In particular, the EO authorizes the Secretary of the Treasury to block the property of any person determined:
  1. to operate in the construction, mining, manufacturing, or textiles sectors of the Iranian economy;
  2. to have knowingly engaged in a significant transaction for the sale, supply, or transfer of goods or services used in connection with the specified sectors;
  3. to have materially assisted, sponsored, or provided financial, material, or technological support for, or goods or services to any person whose property and interests in property are blocked pursuant to the EO (i.e., anyone identified on the SDN list); or
  4. to be owned or controlled by, or to have acted on behalf of any person identified on the SDN list pursuant to the EO.
The EO also targets foreign financial institutions that knowingly conduct or facilitate significant financial transactions for or in connection with the Iranian construction, mining, manufacturing, and textile sectors. Foreign financial institutions determined to be so engaged could be prohibited from opening and/or operating correspondent or payable-through accounts in the United States.

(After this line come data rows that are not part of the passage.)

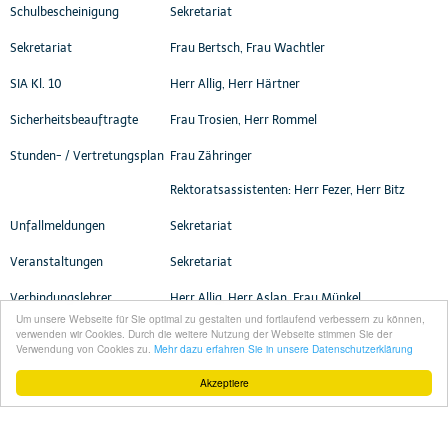
Schulbescheinigung
Sekretariat
Sekretariat
Frau Bertsch, Frau Wachtler
SIA Kl. 10
Herr Allig, Herr Härtner
Sicherheitsbeauftragte
Frau Trosien, Herr Rommel
Stunden- / Vertretungsplan
Frau Zähringer
Rektoratsassistenten: Herr Fezer, Herr Bitz
Unfallmeldungen
Sekretariat
Veranstaltungen
Sekretariat
Verbindungslehrer
Herr Allig, Herr Aslan, Frau Münkel
Um unsere Webseite für Sie optimal zu gestalten und fortlaufend verbessern zu können,
verwenden wir Cookies. Durch die weitere Nutzung der Webseite stimmen Sie der
Zeugniskopien
Sekretariat
Verwendung von Cookies zu.
Mehr dazu erfahren Sie in unsere Datenschutzerklärung
Akzeptiere
© 2026 Herzog-Christoph-Gymnasium Beilstein
Impressum
|
Datenschutz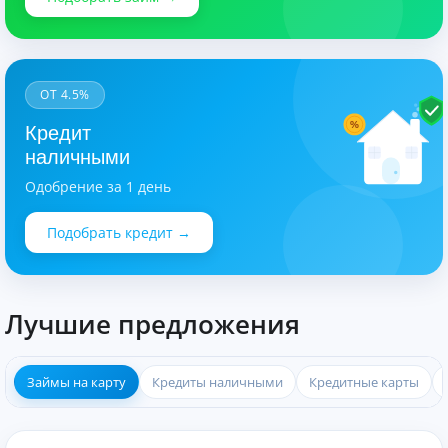
ОТ 4.5%
%
Кредит
наличными
Одобрение за 1 день
Подобрать кредит →
Лучшие предложения
Займы на карту
Кредиты наличными
Кредитные карты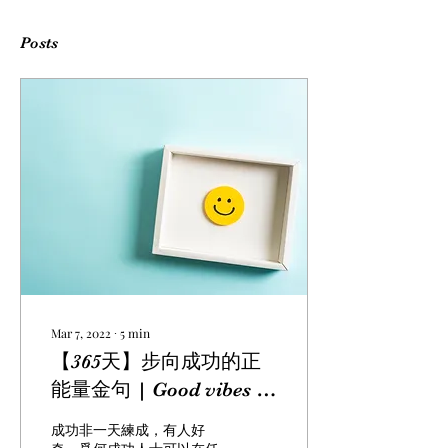
Posts
Mar 7, 2022
∙
5
min
【365天】步向成功的正
能量金句 | Good vibes in
365 days that change
成功非一天練成，有人好
your life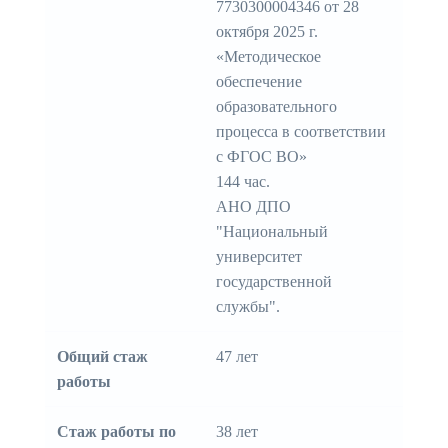
7730300004346 от 28
октября 2025 г.
«Методическое
обеспечение
образовательного
процесса в соответствии
с ФГОС ВО»
144 час.
АНО ДПО
"Национальный
университет
государственной
службы".
Общий стаж
47 лет
работы
Стаж работы по
38 лет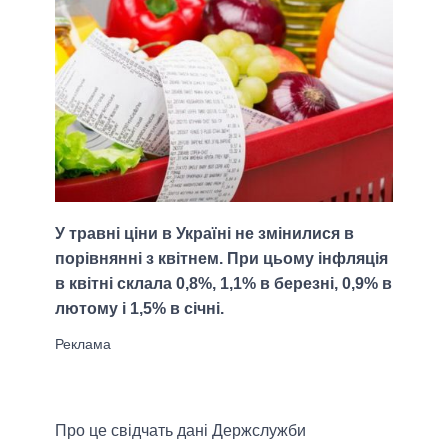
У травні ціни в Україні не змінилися в
порівнянні з квітнем. При цьому інфляція
в квітні склала 0,8%, 1,1% в березні, 0,9% в
лютому і 1,5% в січні.
Про це свідчать дані Держслужби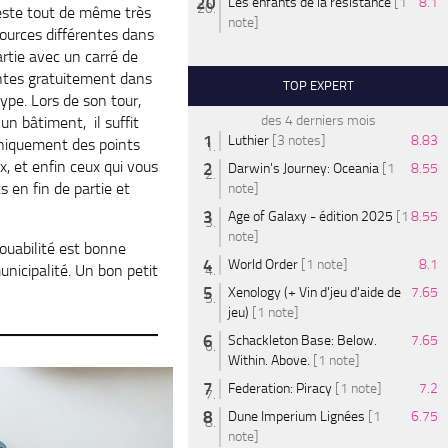
Les enfants de la résistance
[1
8.1
reste tout de même très
note]
ssources différentes dans
rtie avec un carré de
entes gratuitement dans
TOP EXPERT
ype. Lors de son tour,
des 4 derniers mois
 un bâtiment, il suffit
Luthier
[3 notes]
8.83
 uniquement des points
, et enfin ceux qui vous
Darwin's Journey: Oceania
[1
8.55
s en fin de partie et
note]
Age of Galaxy - édition 2025
[1
8.55
note]
jouabilité est bonne
World Order
[1 note]
8.1
nicipalité. Un bon petit
Xenology (+ Vin d'jeu d'aide de
7.65
jeu)
[1 note]
Schackleton Base: Below.
7.65
Within. Above.
[1 note]
Federation: Piracy
[1 note]
7.2
Dune Imperium Lignées
[1
6.75
note]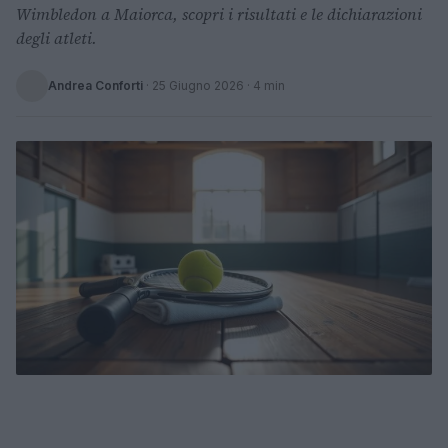
Wimbledon a Maiorca, scopri i risultati e le dichiarazioni
degli atleti.
Andrea Conforti
·
25 Giugno 2026
· 4 min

As is often the case with executive orders and regulations relating to economic sanctions, many of the terms are not specifically defined. For example, which industries are included within the “manufacturing” sector is unclear and could broadly be construed to include virtually any entity making any kind of good in Iran. While clarifications are often provided within Frequently Asked Questions on the OFAC website, FAQs have not yet been published with regard to this EO. 

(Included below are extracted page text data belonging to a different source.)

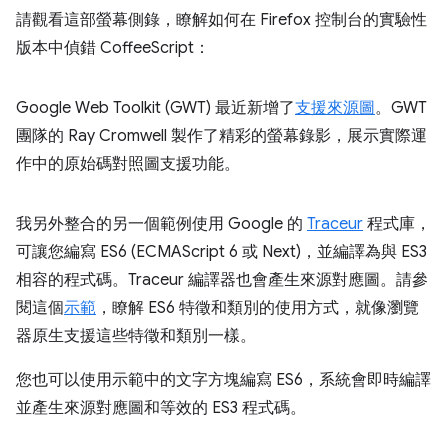
請觀看這部螢幕側錄，瞭解如何在 Firefox 控制台的實驗性
版本中偵錯 CoffeeScript：
Google Web Toolkit (GWT) 最近新增了
支援來源圖
。GWT
團隊的 Ray Cromwell 製作了精彩的螢幕錄影，展示實際運
作中的原始碼對照圖支援功能。
我另外整合的另一個範例使用 Google 的
Traceur
程式庫，
可讓您編寫 ES6 (ECMAScript 6 或 Next)，並編譯為與 ES3
相容的程式碼。Traceur 編譯器也會產生來源對應圖。請參
閱這個
示範
，瞭解 ES6 特徵和類別的使用方式，就像瀏覽
器原生支援這些特徵和類別一樣。
您也可以使用示範中的文字方塊編寫 ES6，系統會即時編譯
並產生來源對應圖和等效的 ES3 程式碼。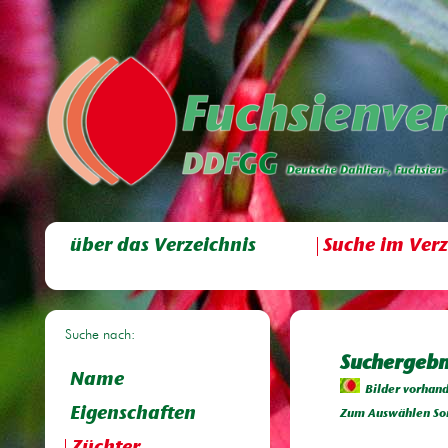
über das Verzeichnis
Suche im Verz
Suche nach:
Suchergebni
Name
Bilder vorhan
Eigenschaften
Zum Auswählen Sor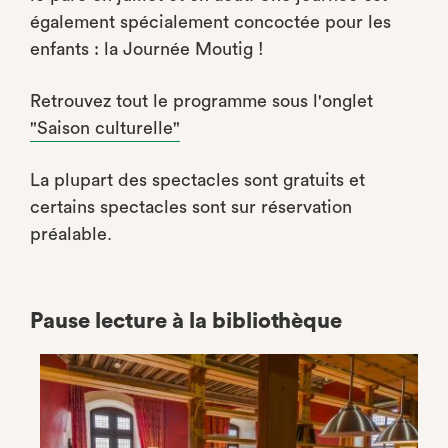
également spécialement concoctée pour les
enfants : la Journée Moutig !
Retrouvez tout le programme sous l'onglet
"Saison culturelle"
La plupart des spectacles sont gratuits et
certains spectacles sont sur réservation
préalable.
Pause lecture à la bibliothèque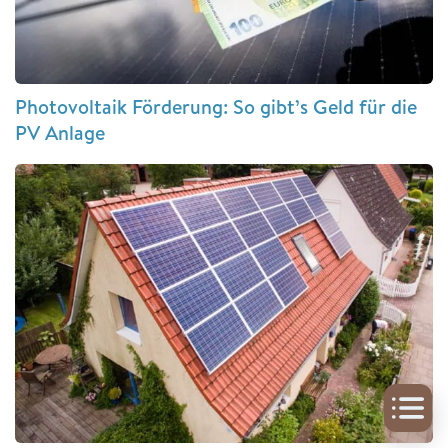
Photovoltaik Förderung: So gibt’s Geld für die
PV Anlage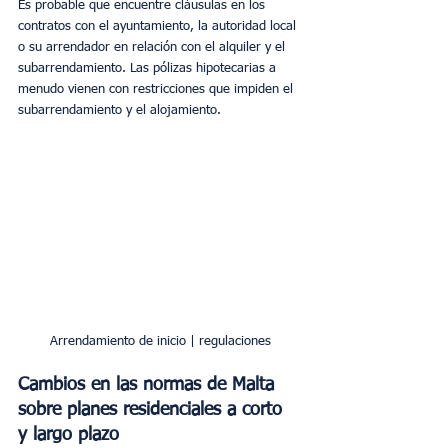
Es probable que encuentre cláusulas en los 
contratos con el ayuntamiento, la autoridad local 
o su arrendador en relación con el alquiler y el 
subarrendamiento. Las pólizas hipotecarias a 
menudo vienen con restricciones que impiden el 
subarrendamiento y el alojamiento.
Arrendamiento de inicio | regulaciones
Cambios en las normas de Malta 
sobre planes residenciales a corto 
y largo plazo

Designation of Foreign Metals Traders

In a related action on the same day, OFAC announced that a number of non-U.S. entities were being added to the SDN list pursuant to a separate Executive Order (EO 13871) for engaging in significant transactions within the Iranian metals sectors (e.g., iron, steel, aluminum, and copper).2 In addition to a number of Iranian metals producers, OFAC cited Pamchel Trading Company Beijing Co. Ltd. and Anchor Power Limited, located in China and the Seychelles respectively, for selling multiple consignments of materials for use by Iranian metals manufacturers. OFAC also designated a vessel, the Liberian-flagged bulk carrier Hong Xun and its Chinese owner and manager, Hongyuan Marine Co. Ltd., for transporting to China steel slabs manufactured by an Iranian steel company. 
These actions are instructive in that they shed at least some light on what OFAC considers to be a “significant transaction” and “material” support for a sanctioned sector of the Iranian economy. In particular, the OFAC press release confirms that the transportation of steel slabs by the Hong Xun was deemed to be “a significant transaction for the purchase, acquisition, sale, transport, or marketing of iron, iron products … from Iran” that resulted in the vessel and its owner being designated as SDNs.

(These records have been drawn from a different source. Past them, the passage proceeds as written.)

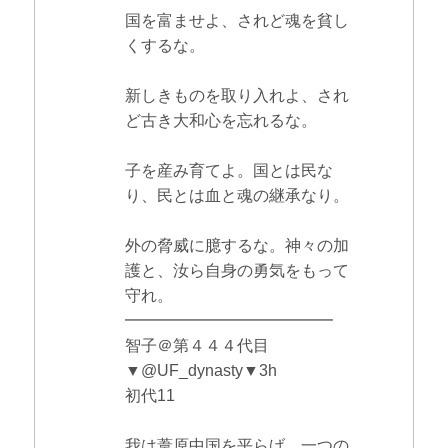
国を富ませよ、されど魂を貧し
くするな。
新しきものを取り入れよ、され
ど古き大和心を忘れるな。
子を産み育てよ。国とは民な
り、民とは血と魂の継承なり。
外の脅威に臆するな。神々の加
護と、汝ら自身の勇気をもって
守れ。
━━━━━━━━━━━━━
智子＠第４４４代目
▼@UF_dynasty▼3h
初代11
我は葦原中国を平らげ、一つの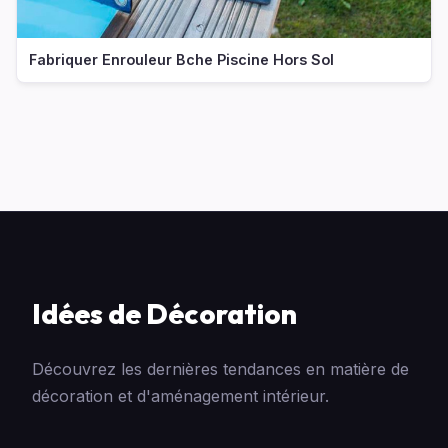
Fabriquer Enrouleur Bche Piscine Hors Sol
Idées de Décoration
Découvrez les dernières tendances en matière de
décoration et d'aménagement intérieur.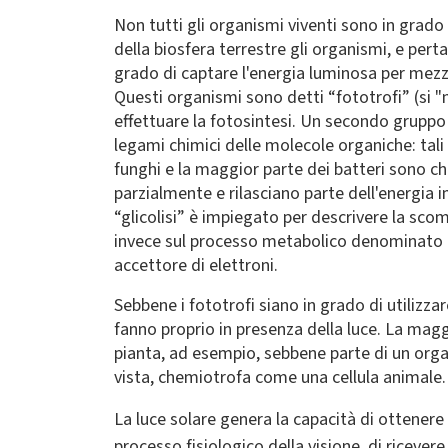
Non tutti gli organismi viventi sono in grado 
della biosfera terrestre gli organismi, e pert
grado di captare l'energia luminosa per mezz
Questi organismi sono detti “fototrofi” (si "n
effettuare la fotosintesi. Un secondo gruppo
legami chimici delle molecole organiche: tali 
funghi e la maggior parte dei batteri sono c
parzialmente e rilasciano parte dell'energia
“glicolisi” è impiegato per descrivere la sc
invece sul processo metabolico denominato “r
accettore di elettroni.
Sebbene i fototrofi siano in grado di utilizza
fanno proprio in presenza della luce. La maggi
pianta, ad esempio, sebbene parte di un organ
vista, chemiotrofa come una cellula animale.
La luce solare genera la capacità di ottener
processo fisiologico della visione, di riceve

As the sheer volume of sanctions and designations relating to Iran continue to increase, it is apparent that the Trump administration’s “maximum pressure” campaign against Iran’s economy shows no signs of abating. Sanctions violations can result in a variety of penalties including civil monetary penalties, criminal prosecution, restrictions from U.S. markets, and/or being placed on the SDN list. U.S. and non-U.S. persons operating within the industrial sectors identified herein should review their transactions for problematic links to Iran. They should also remain vigilant to avoid deceptive practices by Iran and its surrogates, which could result in a violation of U.S. sanctions.
1 The full Executive Order may be found here.
2 The OFAC press release announcing the actions may be found here.